The U.S. has flown about 8,000 Haitian migrants back to Haitisince Sept. 19, one of its swiftest, large-scale expulsions of refugees or migrants in decades. The mass expulsions, along with treatment of some migrants at the border, led to sharp criticism of the Biden administration, even from fellow Democrats.
WHAT BORDER REFORM?
Immigration doesn’t command the attention with Biden that it did with Trump, and there is no parallel to Stephen Miller, Trump’s powerful aide whose relentless focus on immigration prompted him to call career officials several times a day for updates. Pope, a close Biden confidante, left in July for her post at the U.N. migration agency in Geneva.
A December 2020 internal document estimated the authorities could process 3,000 asylum-seekers a month at land crossings with Mexico and 12,000 a month within 180 days. It never happened.

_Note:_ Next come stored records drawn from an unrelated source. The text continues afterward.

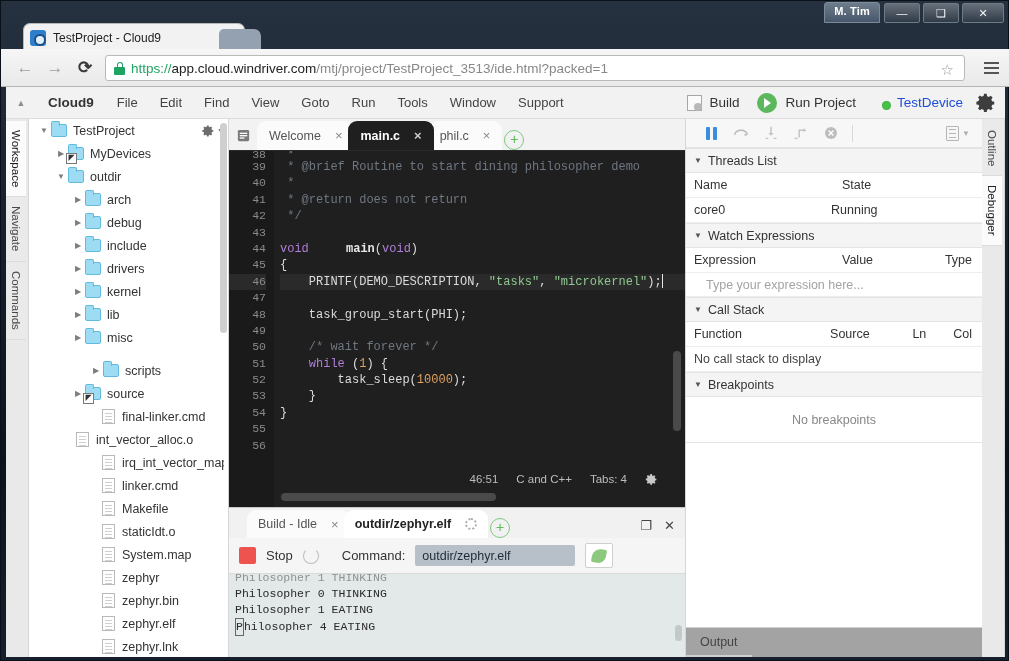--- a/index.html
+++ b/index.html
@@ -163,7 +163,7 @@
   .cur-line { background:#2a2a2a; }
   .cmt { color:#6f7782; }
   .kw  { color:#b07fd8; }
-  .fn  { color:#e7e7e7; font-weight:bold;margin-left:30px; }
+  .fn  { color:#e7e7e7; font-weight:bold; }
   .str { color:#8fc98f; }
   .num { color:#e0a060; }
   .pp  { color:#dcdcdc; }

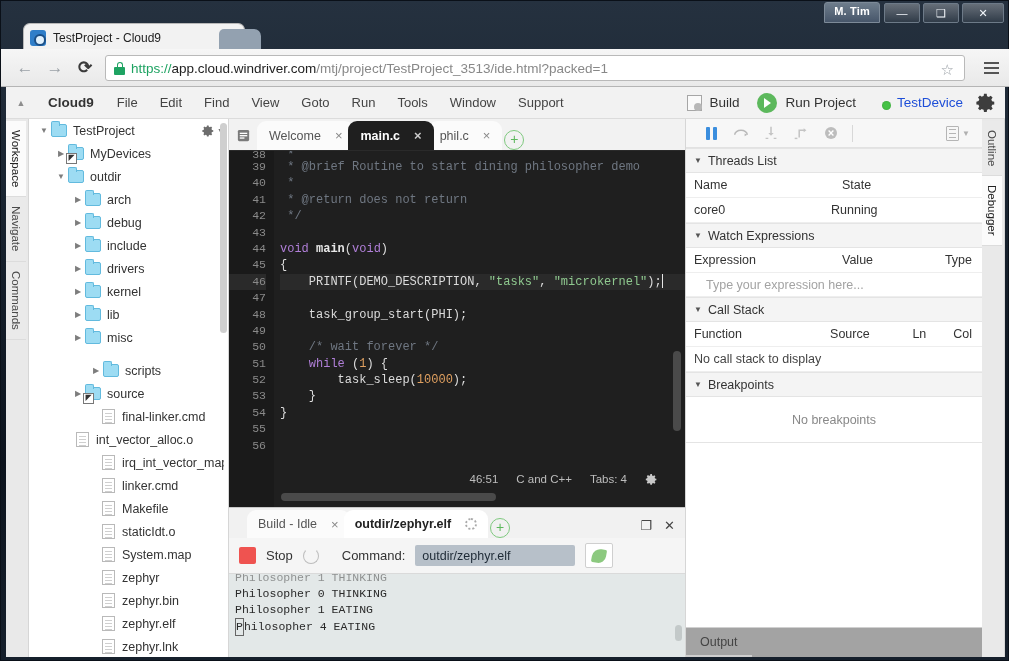--- a/index.html
+++ b/index.html
@@ -167,7 +167,7 @@
   .str { color:#8fc98f; }
   .num { color:#e0a060; }
   .pp  { color:#dcdcdc; }
-  .ed-status { position:absolute; right:28px; bottom:22px; display:flex; align-items:center; gap:18px;
+  .ed-status { position:absolute; right:14px; bottom:22px; display:flex; align-items:center; gap:18px;
                font-size:11.5px; color:#bdbdbd; }
   .hscroll { position:absolute; left:52px; bottom:6px; width:215px; height:8px; background:#4a4a4a; border-radius:4px;}
   .vscroll-code { position:absolute; right:4px; top:200px; width:8px; height:80px; background:#4a4a4a; border-radius:4px;}

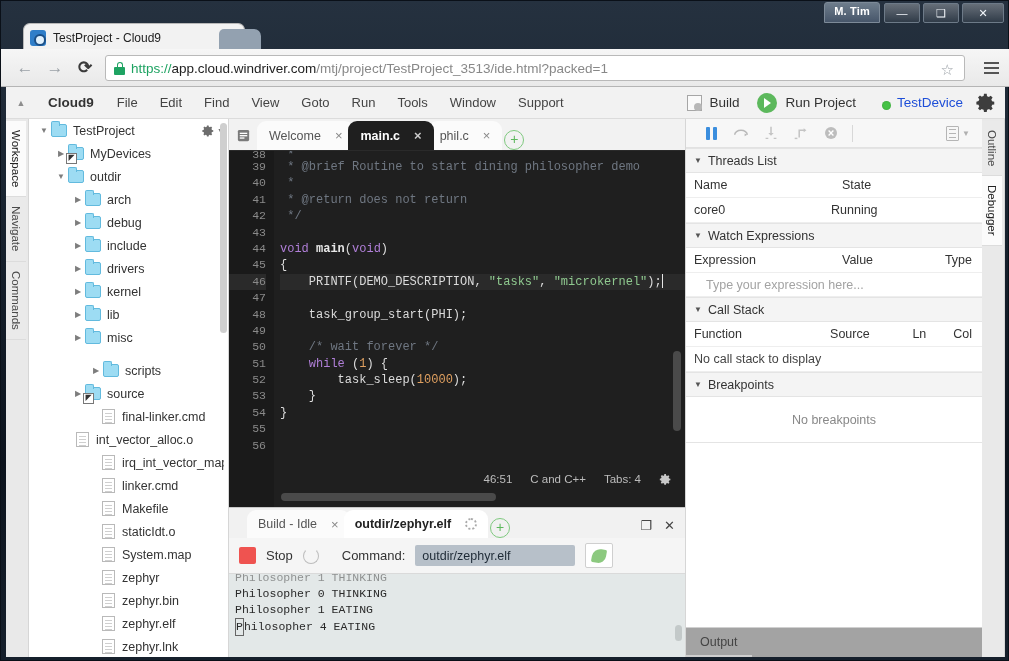--- a/index.html
+++ b/index.html
@@ -235,7 +235,7 @@
   .c3 { width:50px; text-align:right; }
   .c4 { width:48px; text-align:right; padding-right:10px; }
   .dbg-fill { flex:1; background:#fff; border-top:1px solid #e4e4e4;}
-  .output-tab { height:30px; background:#a3a3a3; border-top:1px solid #d0d0d0;
+  .output-tab { height:30px; background:#22c55e; border-top:1px solid #d0d0d0;
                 display:flex; align-items:center; }
   .output-lbl { font-size:12.5px; color:#444; padding:0 14px; border-bottom:2px solid #cfcfcf;
                 height:28px; display:flex; align-items:center;}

The administration has taken modest steps, such as establishing a “rocket docket” for asylum-seeking families at the border and restoring an Obama-era program for unaccompanied children to apply in Central America to join their parents in the U.S. instead of making the perilous journey to the border. Its most ambitious proposal — adapted from the Migration Policy Institute think tank — is to assign asylum officers to the border to more quickly decide cases than immigration judges. Seemingly technical, it may have impact.
Despite that proposal, which wasn’t published until August, the administration has yet to release detailed plans of the “humane” asylum system that Biden promised during his campaign.
This report is a collaboration between The Associated Press and AIM Media Texas, publisher of The Monitor in McAllen, Texas, and other newspapers. Spagat, a San Diego correspondent, is the AP's U.S. immigration beat team leader. Gonzalez is an investigative reporter for The Monitor.